愚王を即BANするとどんな良いことがあるのか? ロックはそれを『自然法と所有権』という観点から説明した。

「オオカミが獲物を狙うとき、獲物はまだオオカミのものではない。しかしオオカミが狩るという労働をした結果、獲物はそのオオカミの所有物となった」というのがロックの主張だ。

「人間が社会化される前の自然状態の間、労働が所有権を形成した。そして自然は神がつくったものだから、その摂理(自然法)は当然神聖な正当性を持つ。従って王が市民の労働によって形成された固有財産を侵害することは罰当たりだ。即BAN案件やぞ」。

ロックは王様のジャイアニズムを論破した。この論破王のおかげで、現代に生きるわたしたちは安心して貯金をすることができている。3969(サンキューロック)。

【15人目】
ヘーゲル。19世紀最凶のドイツ哲学者。

彼の政治哲学はフランス革命の反省にあった。市民が革命を起こした結果、恐怖政治の嵐が吹き荒れた。「やっぱり素人には政治を任せられへん」。そう考えた彼は、市民が主役の『市民社会』と市民社会を統治する『国家』はまた別物だと考えて、「やはり国家はプロ(=王)が統治するべきだ」と唱えた。
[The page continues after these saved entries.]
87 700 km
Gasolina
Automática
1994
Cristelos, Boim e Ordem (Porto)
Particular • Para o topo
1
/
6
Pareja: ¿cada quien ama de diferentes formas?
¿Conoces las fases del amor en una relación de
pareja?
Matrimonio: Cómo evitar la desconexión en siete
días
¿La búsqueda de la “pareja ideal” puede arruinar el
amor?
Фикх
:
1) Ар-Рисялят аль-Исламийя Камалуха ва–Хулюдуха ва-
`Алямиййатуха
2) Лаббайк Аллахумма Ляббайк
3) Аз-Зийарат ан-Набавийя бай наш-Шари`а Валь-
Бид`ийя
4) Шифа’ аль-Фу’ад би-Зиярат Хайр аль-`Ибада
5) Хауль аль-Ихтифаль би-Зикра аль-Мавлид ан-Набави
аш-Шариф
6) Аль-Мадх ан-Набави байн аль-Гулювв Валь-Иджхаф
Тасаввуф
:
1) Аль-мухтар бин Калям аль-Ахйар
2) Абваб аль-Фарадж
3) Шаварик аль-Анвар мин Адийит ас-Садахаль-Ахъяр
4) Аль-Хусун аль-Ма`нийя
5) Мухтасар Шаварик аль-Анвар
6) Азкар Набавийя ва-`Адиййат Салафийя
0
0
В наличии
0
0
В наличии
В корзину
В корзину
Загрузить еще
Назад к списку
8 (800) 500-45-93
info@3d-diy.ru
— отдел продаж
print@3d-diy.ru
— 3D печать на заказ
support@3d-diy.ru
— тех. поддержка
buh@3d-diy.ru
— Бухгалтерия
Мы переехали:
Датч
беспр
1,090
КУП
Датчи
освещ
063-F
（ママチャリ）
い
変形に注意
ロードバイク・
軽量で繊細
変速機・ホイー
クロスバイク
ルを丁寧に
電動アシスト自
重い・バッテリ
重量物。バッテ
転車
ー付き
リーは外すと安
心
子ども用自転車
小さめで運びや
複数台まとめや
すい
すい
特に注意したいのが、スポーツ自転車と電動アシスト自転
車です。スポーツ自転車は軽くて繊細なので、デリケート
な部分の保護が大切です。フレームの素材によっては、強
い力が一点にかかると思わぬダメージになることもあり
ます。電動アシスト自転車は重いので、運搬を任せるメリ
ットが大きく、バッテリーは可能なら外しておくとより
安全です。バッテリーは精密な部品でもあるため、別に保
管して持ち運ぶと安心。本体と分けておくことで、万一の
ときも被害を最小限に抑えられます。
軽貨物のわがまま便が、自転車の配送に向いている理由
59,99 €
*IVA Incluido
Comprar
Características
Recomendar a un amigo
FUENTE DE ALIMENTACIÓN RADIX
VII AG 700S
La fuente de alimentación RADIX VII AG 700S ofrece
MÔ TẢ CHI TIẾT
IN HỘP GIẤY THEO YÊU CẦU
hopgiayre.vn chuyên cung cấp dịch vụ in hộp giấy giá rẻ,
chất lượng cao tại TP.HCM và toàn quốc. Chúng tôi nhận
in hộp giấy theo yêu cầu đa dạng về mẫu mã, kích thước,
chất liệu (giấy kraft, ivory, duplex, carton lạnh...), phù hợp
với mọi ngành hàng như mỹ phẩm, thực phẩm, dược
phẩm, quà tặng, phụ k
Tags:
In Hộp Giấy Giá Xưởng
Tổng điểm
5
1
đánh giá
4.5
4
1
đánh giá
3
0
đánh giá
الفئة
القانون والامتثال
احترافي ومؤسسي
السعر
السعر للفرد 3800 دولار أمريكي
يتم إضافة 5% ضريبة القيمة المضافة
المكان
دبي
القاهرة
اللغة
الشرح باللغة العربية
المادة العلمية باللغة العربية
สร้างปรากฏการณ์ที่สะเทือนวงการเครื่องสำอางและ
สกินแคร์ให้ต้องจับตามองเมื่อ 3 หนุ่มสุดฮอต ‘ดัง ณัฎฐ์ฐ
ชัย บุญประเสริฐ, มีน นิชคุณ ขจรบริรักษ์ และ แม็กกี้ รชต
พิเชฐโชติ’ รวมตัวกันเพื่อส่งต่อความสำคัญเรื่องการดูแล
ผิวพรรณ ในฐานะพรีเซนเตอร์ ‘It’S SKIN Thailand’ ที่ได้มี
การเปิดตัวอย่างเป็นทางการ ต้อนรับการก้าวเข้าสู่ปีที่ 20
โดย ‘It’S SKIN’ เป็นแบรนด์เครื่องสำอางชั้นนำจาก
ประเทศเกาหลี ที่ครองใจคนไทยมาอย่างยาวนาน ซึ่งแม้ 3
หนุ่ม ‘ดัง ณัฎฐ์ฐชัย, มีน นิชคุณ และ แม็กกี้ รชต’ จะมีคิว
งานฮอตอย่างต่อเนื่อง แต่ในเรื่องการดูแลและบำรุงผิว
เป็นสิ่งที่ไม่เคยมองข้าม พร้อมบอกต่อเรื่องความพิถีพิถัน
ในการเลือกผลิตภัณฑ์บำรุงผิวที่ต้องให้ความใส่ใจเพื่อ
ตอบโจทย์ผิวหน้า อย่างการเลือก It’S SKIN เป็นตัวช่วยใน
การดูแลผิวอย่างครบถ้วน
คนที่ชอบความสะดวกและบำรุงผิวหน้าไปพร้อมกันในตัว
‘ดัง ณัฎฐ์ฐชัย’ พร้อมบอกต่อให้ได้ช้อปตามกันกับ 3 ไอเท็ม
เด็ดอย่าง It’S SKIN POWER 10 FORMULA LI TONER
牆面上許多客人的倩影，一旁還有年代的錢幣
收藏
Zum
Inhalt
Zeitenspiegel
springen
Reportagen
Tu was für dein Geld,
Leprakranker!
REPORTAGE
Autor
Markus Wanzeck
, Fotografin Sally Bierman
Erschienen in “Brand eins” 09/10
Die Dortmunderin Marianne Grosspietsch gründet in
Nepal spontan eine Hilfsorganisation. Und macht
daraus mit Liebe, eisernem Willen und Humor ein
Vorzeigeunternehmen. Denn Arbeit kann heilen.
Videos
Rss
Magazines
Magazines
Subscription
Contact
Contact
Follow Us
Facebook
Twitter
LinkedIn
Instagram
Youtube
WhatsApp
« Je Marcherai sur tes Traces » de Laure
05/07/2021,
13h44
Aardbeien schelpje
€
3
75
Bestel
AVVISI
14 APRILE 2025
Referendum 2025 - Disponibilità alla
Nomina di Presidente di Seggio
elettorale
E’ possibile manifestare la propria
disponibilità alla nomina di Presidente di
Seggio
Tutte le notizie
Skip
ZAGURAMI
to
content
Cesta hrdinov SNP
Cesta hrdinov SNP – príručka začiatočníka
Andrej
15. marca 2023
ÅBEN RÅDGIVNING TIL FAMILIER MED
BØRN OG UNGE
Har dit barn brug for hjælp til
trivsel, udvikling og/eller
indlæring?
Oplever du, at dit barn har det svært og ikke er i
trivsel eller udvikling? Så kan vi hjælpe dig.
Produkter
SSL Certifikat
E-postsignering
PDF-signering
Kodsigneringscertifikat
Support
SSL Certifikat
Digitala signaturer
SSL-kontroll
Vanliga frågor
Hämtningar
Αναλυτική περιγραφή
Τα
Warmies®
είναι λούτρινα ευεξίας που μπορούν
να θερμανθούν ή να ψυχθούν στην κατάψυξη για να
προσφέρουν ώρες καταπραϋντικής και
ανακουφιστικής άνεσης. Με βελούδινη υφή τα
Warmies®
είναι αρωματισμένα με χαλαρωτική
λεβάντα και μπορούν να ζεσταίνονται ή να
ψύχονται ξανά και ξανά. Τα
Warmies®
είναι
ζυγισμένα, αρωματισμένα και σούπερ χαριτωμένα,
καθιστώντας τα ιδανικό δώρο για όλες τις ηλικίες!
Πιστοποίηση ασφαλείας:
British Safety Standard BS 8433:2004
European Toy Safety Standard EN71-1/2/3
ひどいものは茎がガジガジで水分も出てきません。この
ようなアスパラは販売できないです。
しかし彼は手放しで王の支配権を許容したわけではない。立憲君主制といって、王といえども法律によって権力の制約を受ける政治体制を理想とした。ヘーゲルによって国家が市民社会の上位概念として位置づけられるようになり、今日的な強大な権力を持つ国家装置が生まれるようになった。

【16人目】
マルクス。19世紀ドイツの知の巨人。

19世紀の西洋は産業革命を経験し、都市のスラム化が社会問題化。今まで15人の政治哲学者を紹介してきたが、先輩たちが構想した社会って…結局ダメやん! と一念発起し革命を夢見るようになる。

彼はこれまでの政治哲学が「階級」と「富の偏り」の問題を解決しようとせず、市民(=労働者)が疎外されているという社会構造を批判した。

マルクス「革命の時間だ! 万国の労働者よ、団結せよ!」🥳

【最後に】
以上で紹介終了になります。最後までお付き合いいただきありがとうございました。

それぞれの哲学者が何に問題意識を感じ、何を考え、そして次の哲学者が何を考えたのか。
そしてわたしたちの社会は、そうした先達の長い長いバトンリレーの上に成り立っています。

わたしたちの社会は当たり前に構想されたものではありません。誰かがそうである方がよいと考え、そしてそのようになったのです。

なぜそうなったのか、いつからそうなったのか。本稿ではその歴史を一緒に辿ることで、読者のみなさんが政治とは何かについてご興味を持っていただくきっかけになれば嬉しく思います。